Bug with StringReader speed? Or am I missing something?

Discussion in 'Scripting' started by johot, Sep 27, 2011.

  1. johot

    johot

    Joined:
    Apr 11, 2011
    Posts:
    201
    So I have a big textfile with words that I need to parse. To do this I have them all in a TextAsset, it's about 500 000 lines of words, about 8 mb.

    Now I want to parse this file, line by line.

    I've tried three different ways.

    1. String.Split - this is really slow and I can't use it... Using the text property of the text asset here (so a big string).

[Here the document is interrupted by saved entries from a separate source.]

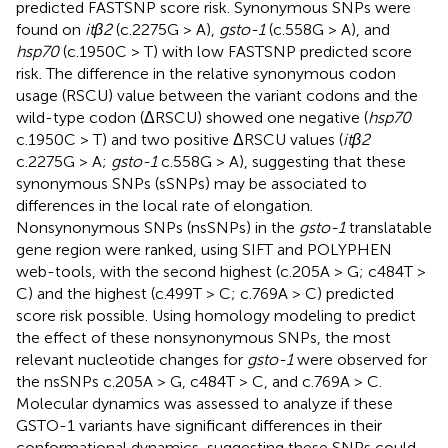
predicted FASTSNP score risk. Synonymous SNPs were
found on
itβ2
(c.2275G > A),
gsto-1
(c.558G > A), and
hsp70
(c.1950C > T) with low FASTSNP predicted score
risk. The difference in the relative synonymous codon
usage (RSCU) value between the variant codons and the
wild-type codon (ΔRSCU) showed one negative (
hsp70
c.1950C > T) and two positive ΔRSCU values (
itβ2
c.2275G > A;
gsto-1
c.558G > A), suggesting that these
synonymous SNPs (sSNPs) may be associated to
differences in the local rate of elongation.
Nonsynonymous SNPs (nsSNPs) in the
gsto-1
translatable
gene region were ranked, using SIFT and POLYPHEN
web-tools, with the second highest (c.205A > G; c484T >
C) and the highest (c.499T > C; c.769A > C) predicted
score risk possible. Using homology modeling to predict
the effect of these nonsynonymous SNPs, the most
relevant nucleotide changes for
gsto-1
were observed for
the nsSNPs c.205A > G, c484T > C, and c.769A > C.
Molecular dynamics was assessed to analyze if these
GSTO-1 variants have significant differences in their
conformational dynamics, suggesting these SNPs could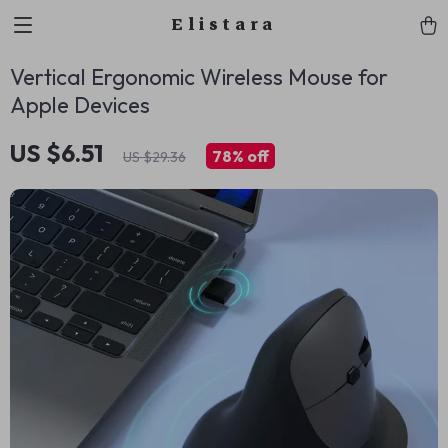
Elistara
Vertical Ergonomic Wireless Mouse for
Apple Devices
US $6.51
78%
off
US $29.36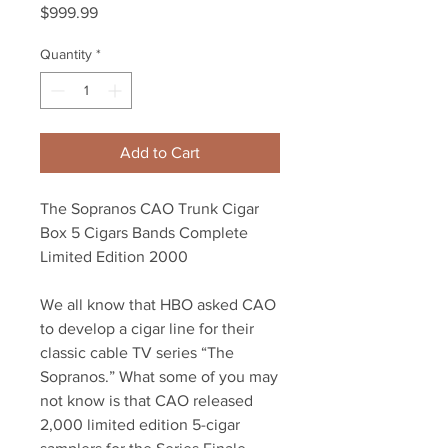
Price
$999.99
Quantity
*
Add to Cart
The Sopranos CAO Trunk Cigar
Box 5 Cigars Bands Complete
Limited Edition 2000
We all know that HBO asked CAO
to develop a cigar line for their
classic cable TV series “The
Sopranos.” What some of you may
not know is that CAO released
2,000 limited edition 5-cigar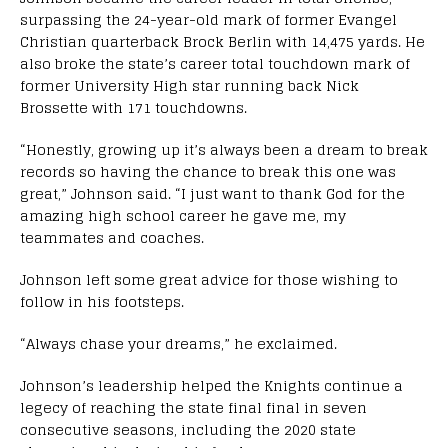
surpassing the 24-year-old mark of former Evangel
Christian quarterback Brock Berlin with 14,475 yards. He
also broke the state’s career total touchdown mark of
former University High star running back Nick
Brossette with 171 touchdowns.
“Honestly, growing up it’s always been a dream to break
records so having the chance to break this one was
great,” Johnson said. “I just want to thank God for the
amazing high school career he gave me, my
teammates and coaches.
Johnson left some great advice for those wishing to
follow in his footsteps.
“Always chase your dreams,” he exclaimed.
Johnson’s leadership helped the Knights continue a
legecy of reaching the state final final in seven
consecutive seasons, including the 2020 state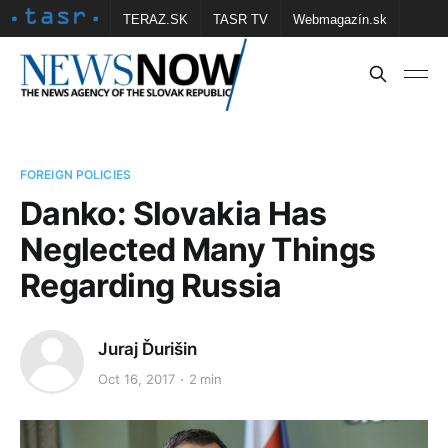
TERAZ.SK
TASR TV
Webmagazín.sk
Vtedy.sk
FOTOBANKA TASR
Školské
Obce
Contact us
FOREIGN POLICIES
Danko: Slovakia Has
Neglected Many Things
Regarding Russia
Juraj Ďurišin
Oct 16, 2017
2 min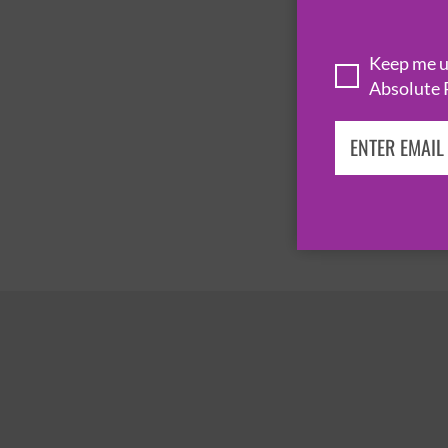
Keep me up
Absolute 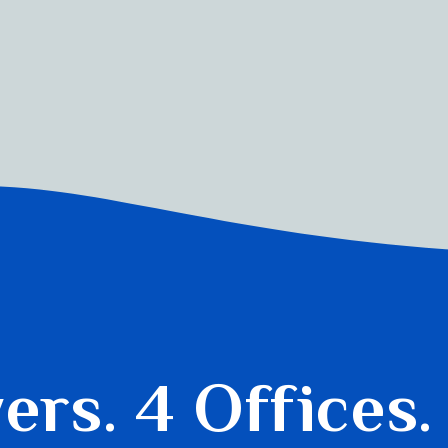
yers.
4 Offices.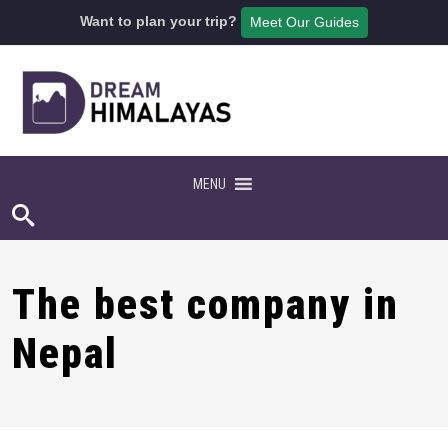
Want to plan your trip?
Meet Our Guides
MENU
The best company in
Nepal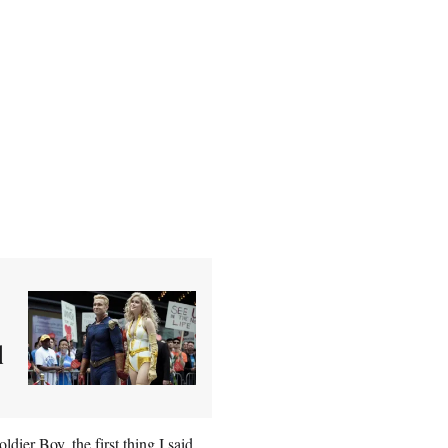
d
ier Boy, the first thing I said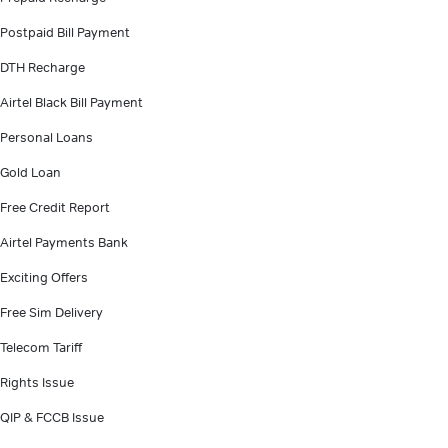
Postpaid Bill Payment
DTH Recharge
Airtel Black Bill Payment
Personal Loans
Gold Loan
Free Credit Report
Airtel Payments Bank
Exciting Offers
Free Sim Delivery
Telecom Tariff
Rights Issue
QIP & FCCB Issue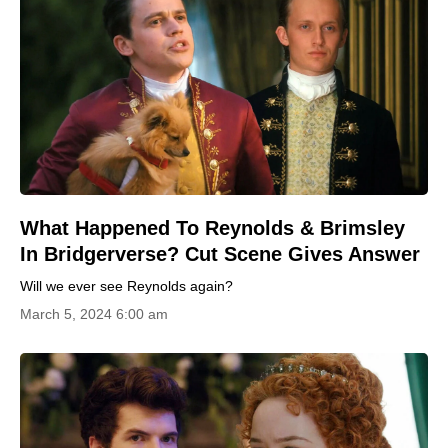
What Happened To Reynolds & Brimsley
In Bridgerverse? Cut Scene Gives Answer
Will we ever see Reynolds again?
March 5, 2024 6:00 am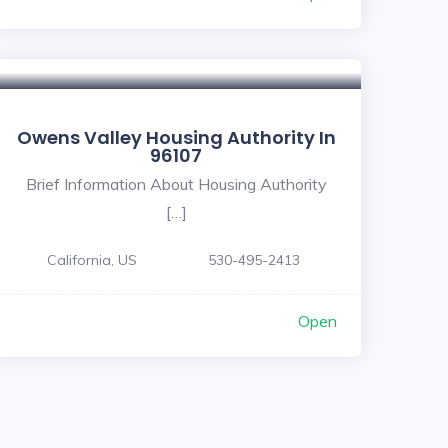
Owens Valley Housing Authority In
96107
Brief Information About Housing Authority
[…]
California, US
530-495-2413
Open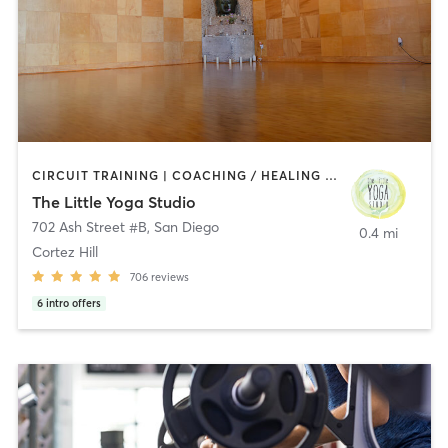
CIRCUIT TRAINING | COACHING / HEALING | MEDITATION | STRENGTH TRAINING | YOGA
The Little Yoga Studio
702 Ash Street #B
,
San Diego
0.4 mi
Cortez Hill
706
reviews
6
intro offers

    2. StreamReader using a MemoryStream and using the bytes property of the textasset (so byte[]). This is pretty fast, about 10x as fast as method 1.

    3. StringReader... this never even finishes. Do we have a bug here?

    Have anyone any experience with the StringReader? Is there a bug in it or something? Because it's really slow! I would think it would be about as fast as nr 2?

    Why would I think it is a bug then? Because if I loop through the characters of the file (using the textasset text property) and using a StringBuilder and basically simulating what the StringReader should do (or so I think anyway) I get performance about the same as method 2.

    You can test this easily by creating a big textasset file and then trying to read it line by line using a StringReader.


    Code (csharp):
    1.  
    2. StringReader reader = new StringReader(aVeryLongString);
    3. string line;
    4.            
    5. while ((line = reader.ReadLine()) != null) {
    6. }
    7.  
    8.  
     
  2. EddieCam

    EddieCam

    Joined:
    Oct 28, 2009
    Posts:
    26
    Old thread, but for anyone else googling, there is a bug with Mono's current StringReader.ReadLine method, as detailed here

    Basically, if a string is using Unix line endings it will search the entire string each time you call ReadLine, to look for Windows line endings too. O(n^2)!

    As Johot says, you may want to write your own ReadLine type method using stringbuilder, for any text file with >1000 lines.
     
  3. made-on-jupiter

    made-on-jupiter

    Joined:
    May 19, 2013
    Posts:
    25
    Still seems an issue with Mono 4.0.1.

    If all line endings in the string are of the same type, this will do a quick job at replacing Unix line endings with Windows ones (but leave Windows ones be):


    if (Regex.Match(text, "\r?\n").Length == 1)
    text = text.Replace("\n", "\r\n");